The warden's younger sister, Lakshmi, who gave only her first name, lives in the same hostel. Speaking with 101Reporters, she conceded that the work given to the girls from Odisha is exhausting indeed. She said she sometimes felt sorry for them. Also, she said hostel rules are much stricter for Odisha girls since they don't know the local place and the language. She said if these girls are not back in the hostel by 7 pm, strict punishment is in store for them. She refused to tell what the punishment is, though.

Cut-off from the world
During these interviews, 101Reporters found out that Shahi Exports and Arvind Ltd Exports have strictly warned their migrant workers not to interact with outsiders. In fact, these companies have told their employees that they would lose their job if found talking to any outsider. In hostel, they are threatened that if they don't return in time, they will be sent back to their village. These intimidation tactics ensure that these young women are cut off from the garment workers' union and trade activists too. The pressure often gets to the young women and some quit the job without even waiting to collect their pay. 
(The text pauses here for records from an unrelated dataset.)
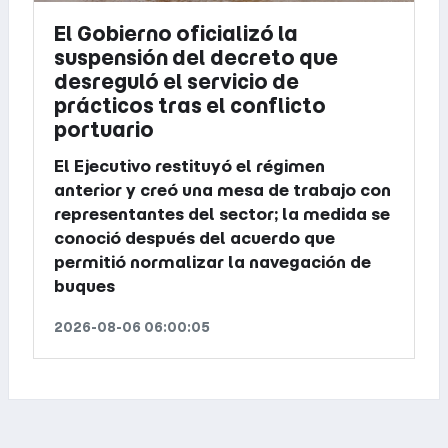
El Gobierno oficializó la
suspensión del decreto que
desreguló el servicio de
prácticos tras el conflicto
portuario
El Ejecutivo restituyó el régimen
anterior y creó una mesa de trabajo con
representantes del sector; la medida se
conoció después del acuerdo que
permitió normalizar la navegación de
buques
2026-08-06 06:00:05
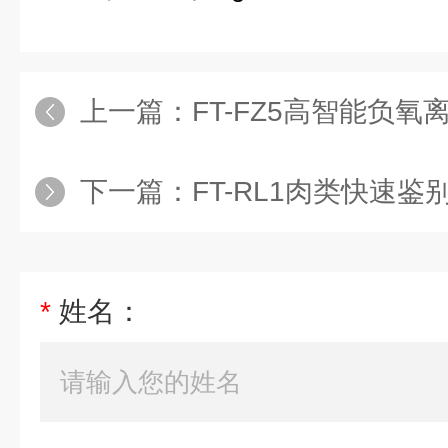
上一篇：
FT-FZ5高智能负氧
下一篇：
FT-RL1肉类快速鉴
*
姓名：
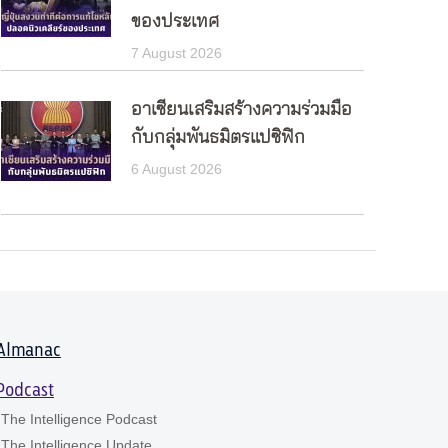
ของประเทศ
7 August 2026
อาเซียนเสริมสร้างความร่วมมือ
กับกลุ่มพันธมิตรแปซิฟิก
6 August 2026
Almanac
Podcast
The Intelligence Podcast
The Intelligence Update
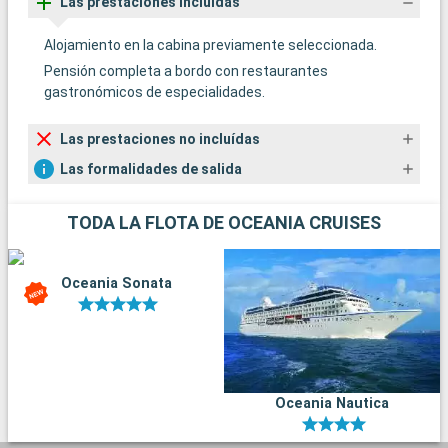
Las prestaciones incluídas
Alojamiento en la cabina previamente seleccionada.
Pensión completa a bordo con restaurantes
gastronómicos de especialidades.
Las prestaciones no incluídas
Las formalidades de salida
TODA LA FLOTA DE OCEANIA CRUISES
Oceania Sonata
Oceania Nautica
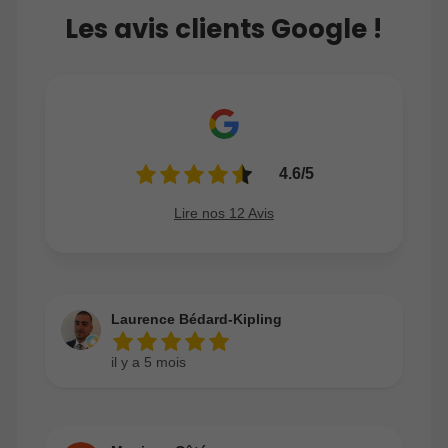
Les avis clients Google !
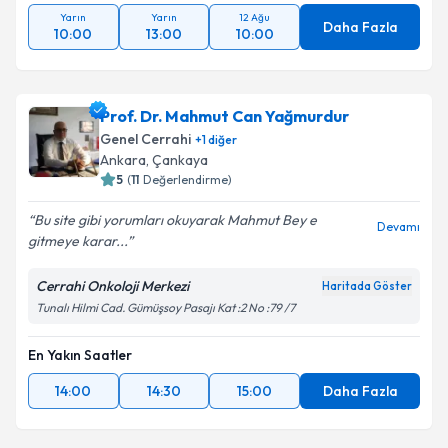
Yarın
Yarın
12 Ağu
Daha Fazla
10:00
13:00
10:00
Prof. Dr. Mahmut Can Yağmurdur
Genel Cerrahi
+
1
diğer
Ankara
,
Çankaya
5
(
11
Değerlendirme)
Bu site gibi yorumları okuyarak Mahmut Bey e
Devamı
gitmeye karar...
Cerrahi Onkoloji Merkezi
Haritada Göster
Tunalı Hilmi Cad. Gümüşsoy Pasajı Kat :2 No :79 /7
En Yakın Saatler
14:00
14:30
15:00
Daha Fazla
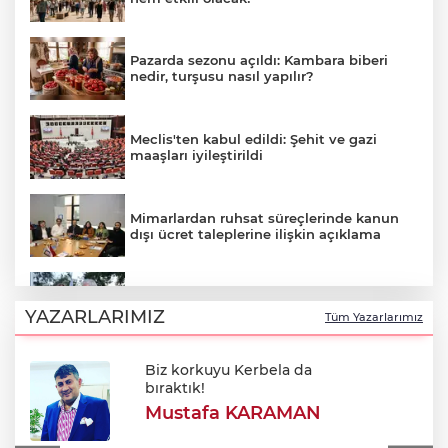
Pazarda sezonu açıldı: Kambara biberi
nedir, turşusu nasıl yapılır?
Meclis'ten kabul edildi: Şehit ve gazi
maaşları iyileştirildi
Mimarlardan ruhsat süreçlerinde kanun
dışı ücret taleplerine ilişkin açıklama
Başkan Şadi Özdemir Esentepelilerle
buluştu
YAZARLARIMIZ
Tüm Yazarlarımız
Biz korkuyu Kerbela da
Oktay Yılmaz: "Spor yapmayan çocuk
bıraktık!
kalmayacak"
Mustafa KARAMAN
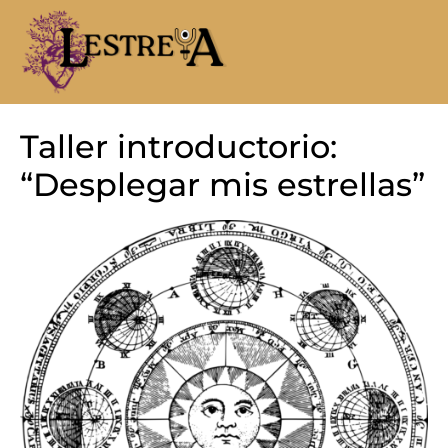
Taller introductorio:
“Desplegar mis estrellas”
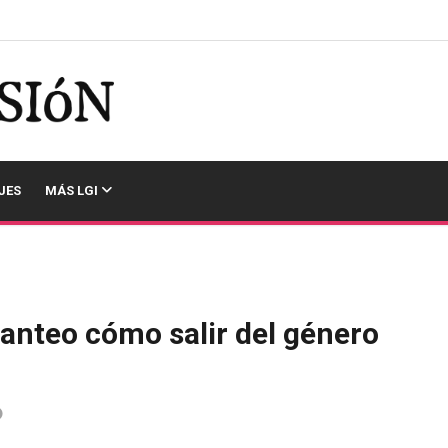
JES
MÁS LGI
anteo cómo salir del género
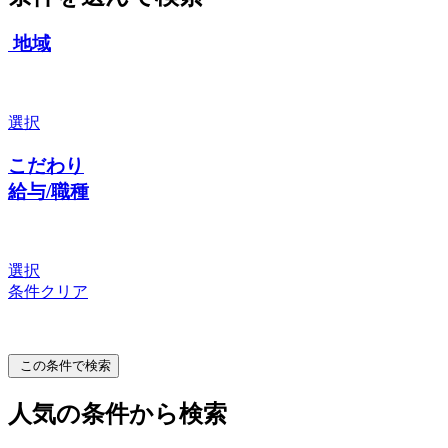
地域
選択
こだわり
給与/職種
選択
条件クリア
この条件で検索
人気の条件から検索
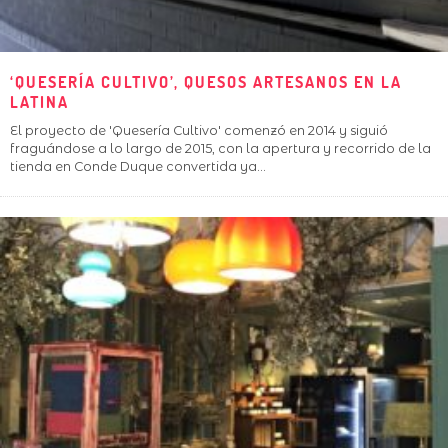
‘QUESERÍA CULTIVO’, QUESOS ARTESANOS EN LA
LATINA
El proyecto de 'Quesería Cultivo' comenzó en 2014 y siguió
fraguándose a lo largo de 2015, con la apertura y recorrido de la
tienda en Conde Duque convertida ya
...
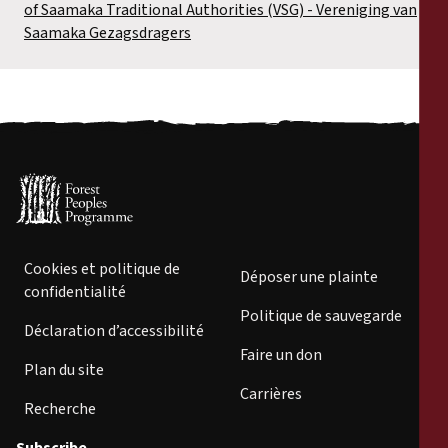
of Saamaka Traditional Authorities (VSG) - Vereniging van
Saamaka Gezagsdragers
Cookies et politique de
Déposer une plainte
confidentialité
Politique de sauvegarde
Déclaration d’accessibilité
Faire un don
Plan du site
Carrières
Recherche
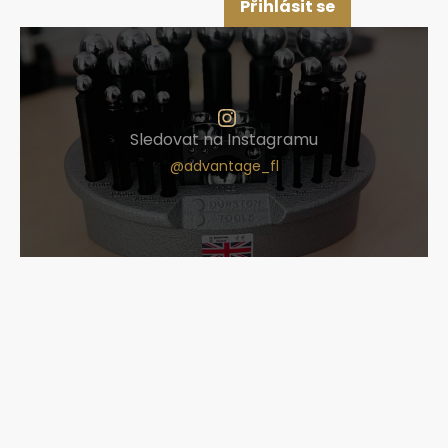
Přihlásit se
Sledovat na Instagramu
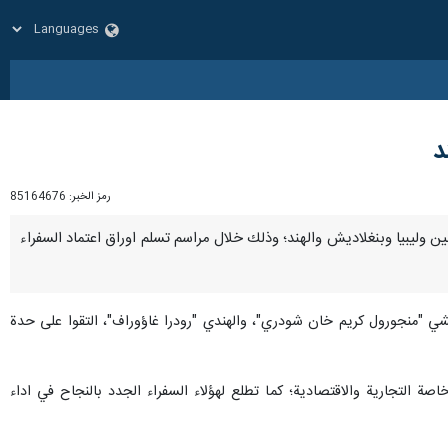
د
رمز الخبر:
85164676
الفلبين وليبيا وبنغلاديش والهند؛ وذلك خلال مراسم تسلم اوراق اعتماد السفراء
ديشي "منجورول كريم خان شودري"، والهندي "رودرا غاؤوراف"، التقوا على حدة
صة التجارية والاقتصادية؛ كما تطلع لهؤلاء السفراء الجدد بالنجاح في اداء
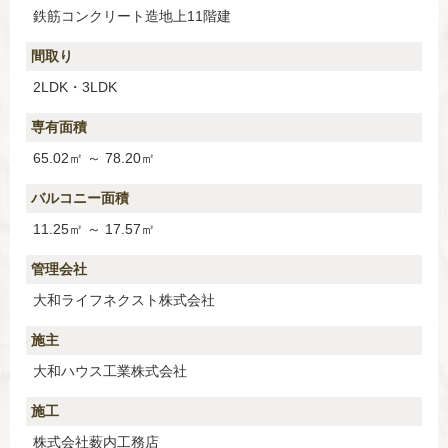
鉄筋コンクリート造地上11階建
間取り
2LDK・3LDK
専有面積
65.02㎡ ～ 78.20㎡
バルコニー面積
11.25㎡ ～ 17.57㎡
管理会社
大和ライフネクスト株式会社
施主
大和ハウス工業株式会社
施工
株式会社薮内工務店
While many spoke about verbal abuse at the factory and the hostel, they did not report any instance of sexual harassment. Nor did they recollect any suicide owing to the pressure. These young women draw a monthly salary in the range of Rs6,000-Rs8,000. They are not aware if any other financial benefits (like provident fund, gratuity, pension etc) even exist. At its whim, the factory makes them work even on national holidays and bandhs. While they are taken to clinics in case of injury at work, they are not given any compensation. There is no grievance redressal mechanism and they are pretty much at the mercy of their employer.

A member of the Garment and Textile Workers' Union who didn't want to be named said they were aware of the plight of migrant workers. He said they were tying to get in touch with the agencies that conduct training in these young women's villages. Also, he informed that they have sent a notice to Shahi Exports, asking it to give a report on the condition of migrant labourers. He said similar notices would be sent to all the garment units. Also, the union plans to regularly check their living condition.

T Srinivasa, joint labour commissioner, Karnataka, told 101Reporters he was not aware of the issue. He asked this reporter to furnish all the information so that he could draft a plan to rescue the women.

The factory owners could not be contacted despite repeated attempts.